### EXERCISE DETAILS
Going down the data below, set down exactly the line with "immunohistochemical stain labels" and each line after it through the line with "histopathology image of"; no other lines.

(Saved entries)
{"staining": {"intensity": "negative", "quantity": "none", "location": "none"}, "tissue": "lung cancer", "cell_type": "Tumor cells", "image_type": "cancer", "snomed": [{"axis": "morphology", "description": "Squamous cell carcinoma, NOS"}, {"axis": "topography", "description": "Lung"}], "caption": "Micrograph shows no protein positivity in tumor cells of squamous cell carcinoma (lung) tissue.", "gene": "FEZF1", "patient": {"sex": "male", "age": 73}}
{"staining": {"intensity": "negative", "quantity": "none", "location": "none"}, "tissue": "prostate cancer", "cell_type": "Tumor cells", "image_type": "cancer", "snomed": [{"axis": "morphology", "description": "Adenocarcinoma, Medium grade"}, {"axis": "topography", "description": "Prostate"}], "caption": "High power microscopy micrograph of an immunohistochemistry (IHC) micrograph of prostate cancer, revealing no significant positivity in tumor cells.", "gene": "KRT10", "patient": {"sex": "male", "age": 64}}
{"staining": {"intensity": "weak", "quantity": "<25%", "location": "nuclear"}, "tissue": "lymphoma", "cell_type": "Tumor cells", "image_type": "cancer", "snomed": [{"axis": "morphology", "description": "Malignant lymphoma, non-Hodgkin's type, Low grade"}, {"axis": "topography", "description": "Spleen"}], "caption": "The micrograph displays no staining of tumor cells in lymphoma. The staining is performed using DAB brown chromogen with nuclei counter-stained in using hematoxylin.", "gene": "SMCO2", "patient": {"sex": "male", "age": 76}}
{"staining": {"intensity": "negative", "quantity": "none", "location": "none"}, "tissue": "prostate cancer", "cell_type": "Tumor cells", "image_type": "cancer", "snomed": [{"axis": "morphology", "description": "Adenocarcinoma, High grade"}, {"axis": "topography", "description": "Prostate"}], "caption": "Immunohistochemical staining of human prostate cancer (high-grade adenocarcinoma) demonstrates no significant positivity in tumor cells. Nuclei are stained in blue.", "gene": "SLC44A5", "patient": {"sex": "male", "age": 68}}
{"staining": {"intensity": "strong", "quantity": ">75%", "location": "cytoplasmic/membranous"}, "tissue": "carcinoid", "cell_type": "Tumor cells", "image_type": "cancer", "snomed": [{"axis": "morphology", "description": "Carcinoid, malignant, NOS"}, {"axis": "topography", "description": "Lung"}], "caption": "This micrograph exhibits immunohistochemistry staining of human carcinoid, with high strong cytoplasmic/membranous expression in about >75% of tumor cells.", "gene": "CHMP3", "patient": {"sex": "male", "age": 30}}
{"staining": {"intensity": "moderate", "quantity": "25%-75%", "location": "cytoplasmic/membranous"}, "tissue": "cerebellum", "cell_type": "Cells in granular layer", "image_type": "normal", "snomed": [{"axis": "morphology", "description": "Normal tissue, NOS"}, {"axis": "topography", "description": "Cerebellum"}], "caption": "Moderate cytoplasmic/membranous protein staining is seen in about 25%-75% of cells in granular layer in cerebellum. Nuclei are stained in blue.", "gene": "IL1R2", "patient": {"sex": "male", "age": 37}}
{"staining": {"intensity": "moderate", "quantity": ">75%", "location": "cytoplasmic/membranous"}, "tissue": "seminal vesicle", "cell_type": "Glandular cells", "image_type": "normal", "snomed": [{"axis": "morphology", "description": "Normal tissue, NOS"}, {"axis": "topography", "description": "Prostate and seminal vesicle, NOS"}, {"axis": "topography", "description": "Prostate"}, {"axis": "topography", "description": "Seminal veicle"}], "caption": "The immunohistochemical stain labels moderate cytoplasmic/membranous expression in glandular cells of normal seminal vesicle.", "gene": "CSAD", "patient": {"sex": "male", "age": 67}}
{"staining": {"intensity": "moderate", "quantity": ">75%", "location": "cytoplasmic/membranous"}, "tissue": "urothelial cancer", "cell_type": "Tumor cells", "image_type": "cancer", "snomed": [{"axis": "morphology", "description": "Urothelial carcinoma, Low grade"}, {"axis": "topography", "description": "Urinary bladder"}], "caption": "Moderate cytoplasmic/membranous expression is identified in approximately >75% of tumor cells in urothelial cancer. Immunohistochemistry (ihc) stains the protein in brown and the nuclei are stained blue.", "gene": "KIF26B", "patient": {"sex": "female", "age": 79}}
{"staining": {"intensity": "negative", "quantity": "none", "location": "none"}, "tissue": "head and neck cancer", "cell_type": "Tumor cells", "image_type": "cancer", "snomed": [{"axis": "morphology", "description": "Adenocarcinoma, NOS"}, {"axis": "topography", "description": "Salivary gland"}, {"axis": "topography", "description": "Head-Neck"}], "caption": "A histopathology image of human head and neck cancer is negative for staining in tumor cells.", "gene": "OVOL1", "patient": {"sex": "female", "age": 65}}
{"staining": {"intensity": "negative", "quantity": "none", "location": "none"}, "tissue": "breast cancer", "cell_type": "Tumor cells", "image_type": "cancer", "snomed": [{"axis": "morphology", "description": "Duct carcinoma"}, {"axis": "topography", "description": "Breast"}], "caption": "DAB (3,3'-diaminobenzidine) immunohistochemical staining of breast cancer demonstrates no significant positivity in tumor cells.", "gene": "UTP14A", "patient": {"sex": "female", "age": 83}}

### OUTPUT BELOW
{"staining": {"intensity": "moderate", "quantity": ">75%", "location": "cytoplasmic/membranous"}, "tissue": "seminal vesicle", "cell_type": "Glandular cells", "image_type": "normal", "snomed": [{"axis": "morphology", "description": "Normal tissue, NOS"}, {"axis": "topography", "description": "Prostate and seminal vesicle, NOS"}, {"axis": "topography", "description": "Prostate"}, {"axis": "topography", "description": "Seminal veicle"}], "caption": "The immunohistochemical stain labels moderate cytoplasmic/membranous expression in glandular cells of normal seminal vesicle.", "gene": "CSAD", "patient": {"sex": "male", "age": 67}}
{"staining": {"intensity": "moderate", "quantity": ">75%", "location": "cytoplasmic/membranous"}, "tissue": "urothelial cancer", "cell_type": "Tumor cells", "image_type": "cancer", "snomed": [{"axis": "morphology", "description": "Urothelial carcinoma, Low grade"}, {"axis": "topography", "description": "Urinary bladder"}], "caption": "Moderate cytoplasmic/membranous expression is identified in approximately >75% of tumor cells in urothelial cancer. Immunohistochemistry (ihc) stains the protein in brown and the nuclei are stained blue.", "gene": "KIF26B", "patient": {"sex": "female", "age": 79}}
{"staining": {"intensity": "negative", "quantity": "none", "location": "none"}, "tissue": "head and neck cancer", "cell_type": "Tumor cells", "image_type": "cancer", "snomed": [{"axis": "morphology", "description": "Adenocarcinoma, NOS"}, {"axis": "topography", "description": "Salivary gland"}, {"axis": "topography", "description": "Head-Neck"}], "caption": "A histopathology image of human head and neck cancer is negative for staining in tumor cells.", "gene": "OVOL1", "patient": {"sex": "female", "age": 65}}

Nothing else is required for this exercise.